Пятого октября прошлого, 1912 года Пилсудский отдал приказ по САБ: членам союза добровольно отправиться в русские губернии бывшего Царства Польского и начать там подготовку к вооруженному восстанию. Галицию тогда переполнили молодые панычи, которые бойкотировали русское высшее образование и приехали поступать во Львовский и Краковский университеты. Как раз начиналась Первая Балканская война. Атаман рассчитывал, что поднимется мутная вода и в ней сама собой созреет революционная ситуация. Но жизнь показала, что Пилсудский торопил события. В Россию тайком пробрались не более тридцати человек, остальные и не подумали выполнять приказ.

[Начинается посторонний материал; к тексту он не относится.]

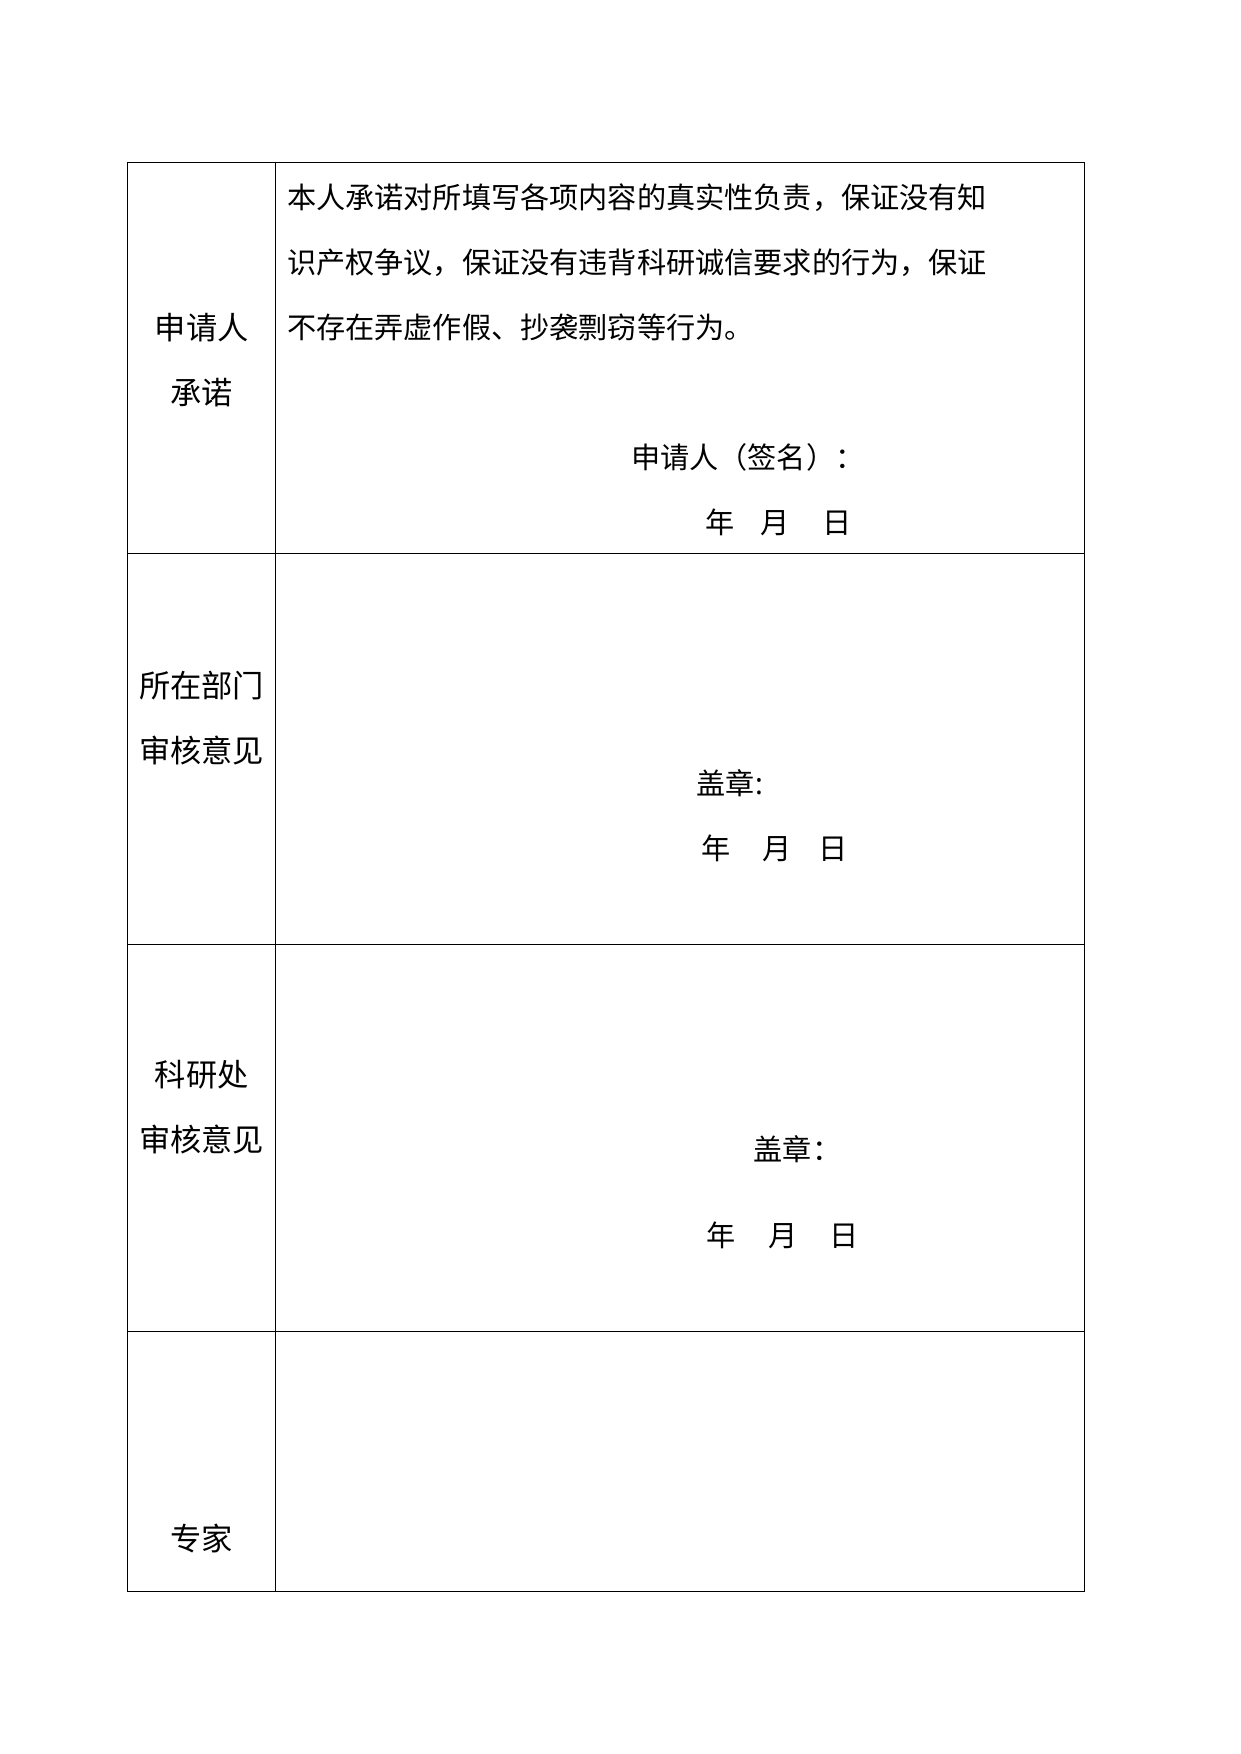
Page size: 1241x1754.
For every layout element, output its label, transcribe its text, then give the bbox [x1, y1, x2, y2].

table_cell 本人承诺对所填写各项内容的真实性负责，保证没有知识产权争议，保证没有违背科研诚信要求的行为，保证不存在弄虚作假、抄袭剽窃等行为。 申请人（签名）： 年 月 日 [276, 163, 1084, 553]
table_cell 申请人 承诺 [128, 163, 275, 553]
table_cell [276, 1332, 1084, 1591]
table_cell 盖章: 年 月 日 [276, 554, 1084, 944]
table_cell 专家 评审意见 [128, 1332, 275, 1591]
table_cell 盖章： 年 月 日 [276, 945, 1084, 1331]
table_cell 科研处 审核意见 [128, 945, 275, 1331]
table_cell 所在部门审核意见 [128, 554, 275, 944]
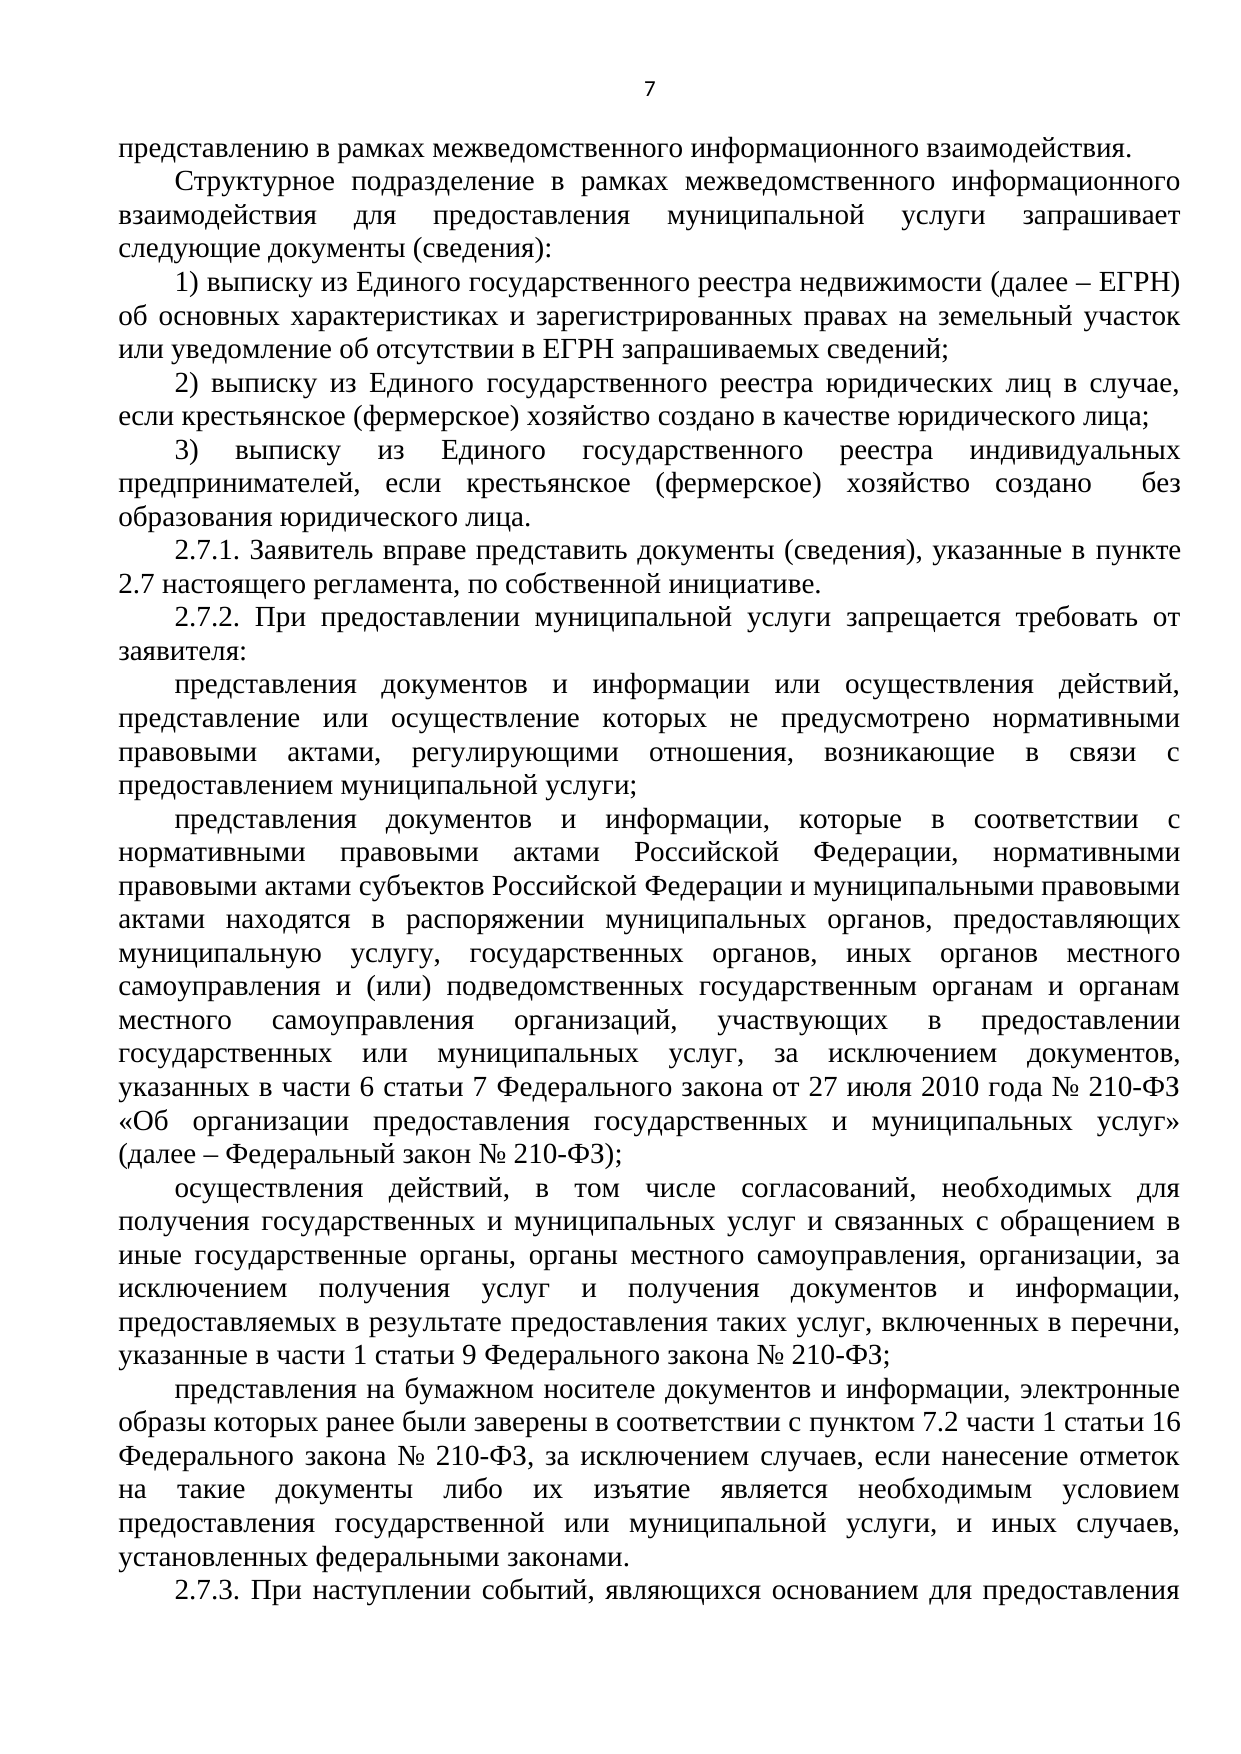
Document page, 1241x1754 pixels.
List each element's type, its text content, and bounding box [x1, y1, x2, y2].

text представления документов и информации или осуществления действий, представление или осуществление которых не предусмотрено нормативными правовыми актами, регулирующими отношения, возникающие в связи с предоставлением муниципальной услуги; [118, 667, 1181, 801]
text осуществления действий, в том числе согласований, необходимых для получения государственных и муниципальных услуг и связанных с обращением в иные государственные органы, органы местного самоуправления, организации, за исключением получения услуг и получения документов и информации, предоставляемых в результате предоставления таких услуг, включенных в перечни, указанные в части 1 статьи 9 Федерального закона № 210-ФЗ; [118, 1170, 1181, 1371]
text 3) выписку из Единого государственного реестра индивидуальных предпринимателей, если крестьянское (фермерское) хозяйство создано без образования юридического лица. [118, 432, 1181, 532]
text представления на бумажном носителе документов и информации, электронные образы которых ранее были заверены в соответствии с пунктом 7.2 части 1 статьи 16 Федерального закона № 210-ФЗ, за исключением случаев, если нанесение отметок на такие документы либо их изъятие является необходимым условием предоставления государственной или муниципальной услуги, и иных случаев, установленных федеральными законами. [118, 1371, 1181, 1572]
text Структурное подразделение в рамках межведомственного информационного взаимодействия для предоставления муниципальной услуги запрашивает следующие документы (сведения): [118, 163, 1181, 264]
text представления документов и информации, которые в соответствии с нормативными правовыми актами Российской Федерации, нормативными правовыми актами субъектов Российской Федерации и муниципальными правовыми актами находятся в распоряжении муниципальных органов, предоставляющих муниципальную услугу, государственных органов, иных органов местного самоуправления и (или) подведомственных государственным органам и органам местного самоуправления организаций, участвующих в предоставлении государственных или муниципальных услуг, за исключением документов, указанных в части 6 статьи 7 Федерального закона от 27 июля 2010 года № 210-ФЗ «Об организации предоставления государственных и муниципальных услуг» (далее – Федеральный закон № 210-ФЗ); [118, 801, 1181, 1170]
text 2.7.2. При предоставлении муниципальной услуги запрещается требовать от заявителя: [118, 599, 1181, 667]
text 2) выписку из Единого государственного реестра юридических лиц в случае, если крестьянское (фермерское) хозяйство создано в качестве юридического лица; [118, 365, 1181, 432]
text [118, 1572, 1181, 1606]
text 1) выписку из Единого государственного реестра недвижимости (далее – ЕГРН) об основных характеристиках и зарегистрированных правах на земельный участок или уведомление об отсутствии в ЕГРН запрашиваемых сведений; [118, 264, 1181, 365]
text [118, 130, 1181, 163]
text 2.7.1. Заявитель вправе представить документы (сведения), указанные в пункте 2.7 настоящего регламента, по собственной инициативе. [118, 532, 1181, 599]
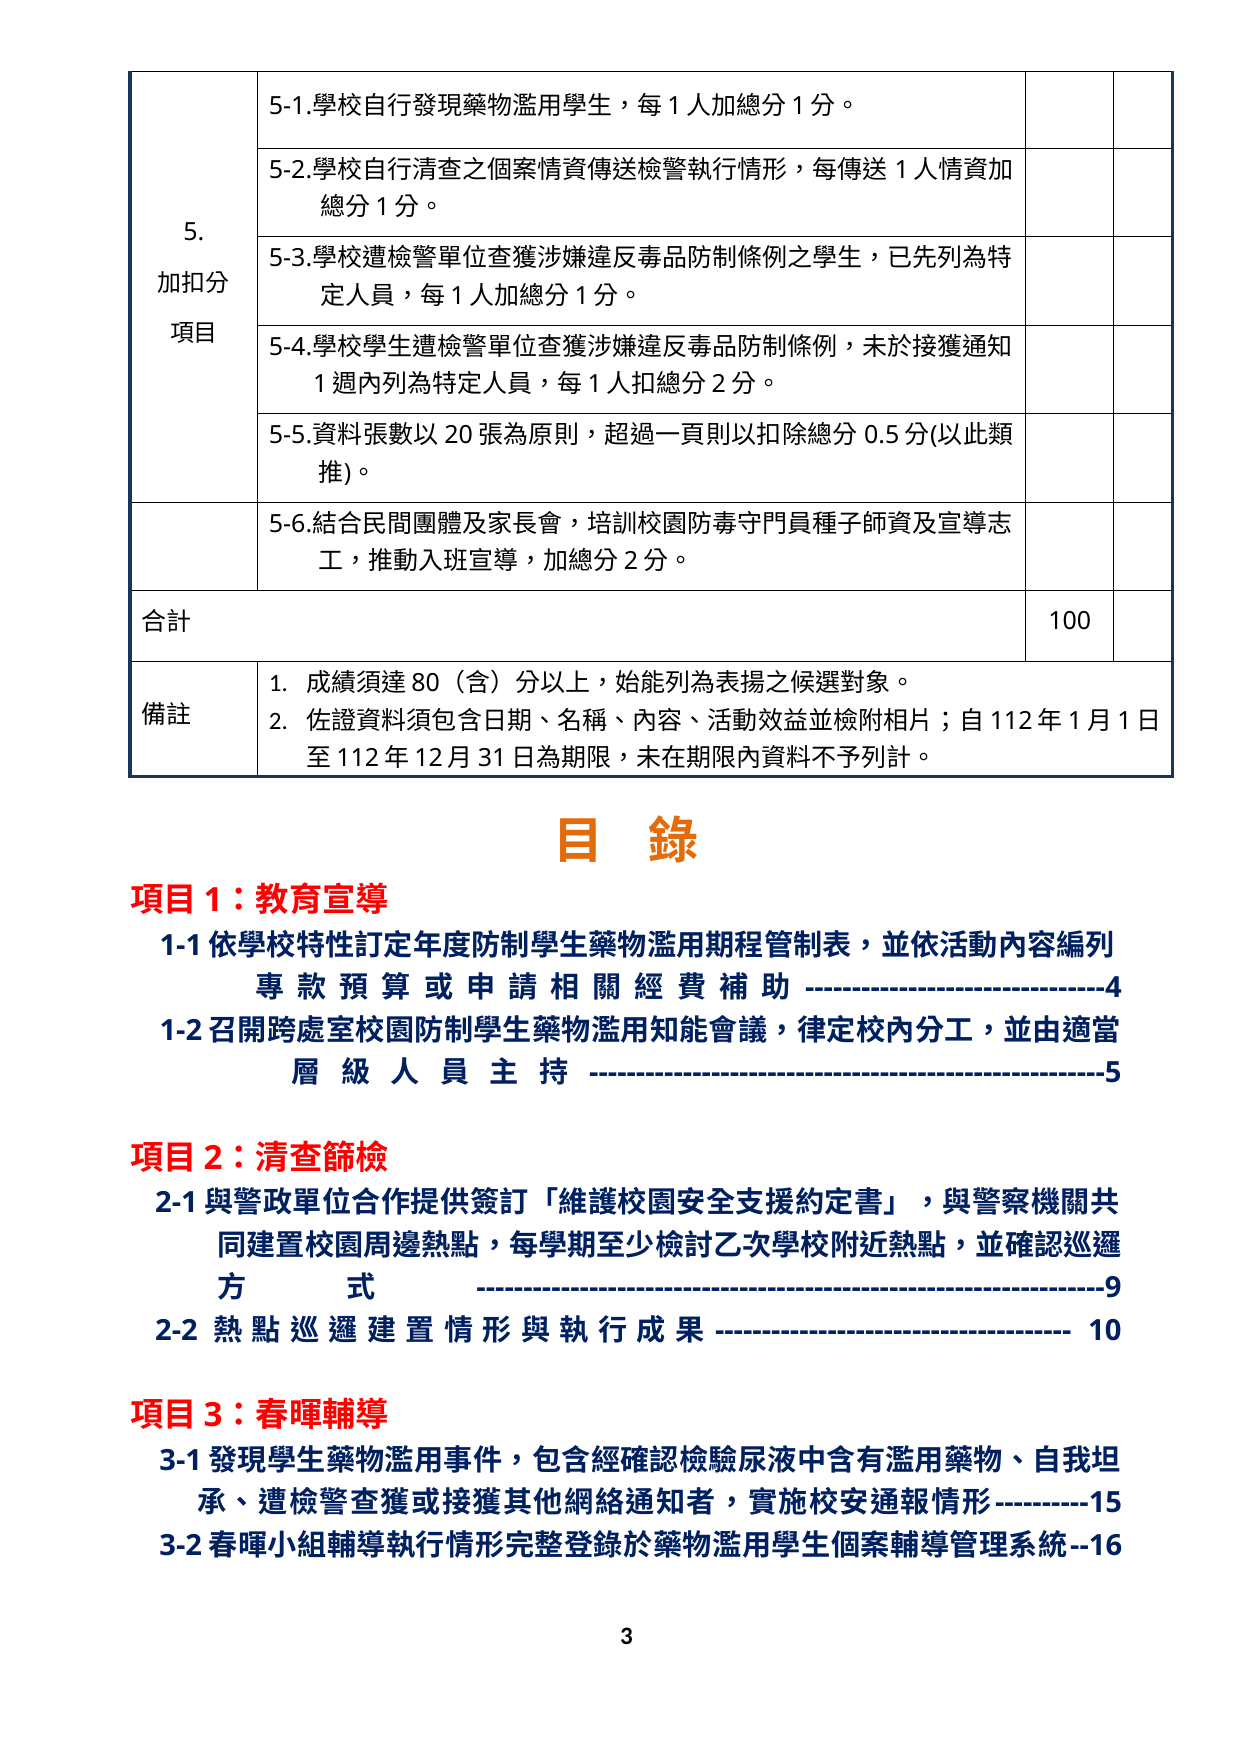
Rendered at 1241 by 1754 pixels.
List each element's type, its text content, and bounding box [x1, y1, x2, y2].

text 3-2春暉小組輔導執行情形完整登錄於藥物濫用學生個案輔導管理系統--16 [159, 1521, 1122, 1564]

Десятого ноября 1912 года в Вене состоялась конференция представителей семи партий из русской и австрийской частей Польши. Они договорились в случае войны Австро-Венгрии с Россией сформировать временное правительство Царства Польского, которое объявит свою войну Николаю Романову. На деньги Габсбургов. Конференция объединила наиболее крупные структуры ирредентистов: Польский военный союз, военизированную крестьянскую организацию «Союз Бартоша», Легион независимости, Польскую армию, молодежное общество «Зет», Партию национальных демократов. Формировался единый фронт на случай чрезвычайных обстоятельств.
Для углубленной подготовки будущих командиров были созданы офицерские курсы в Кракове и унтер-офицерские – во Львове. А в селе Струж в окрестностях Лимановы готовилось открытие школы инструкторов Стрелкового союза. Сам Пилсудский намеревался вести там занятия по тактике революционных войн и по военной географии Царства Польского как будущего театра военных действий.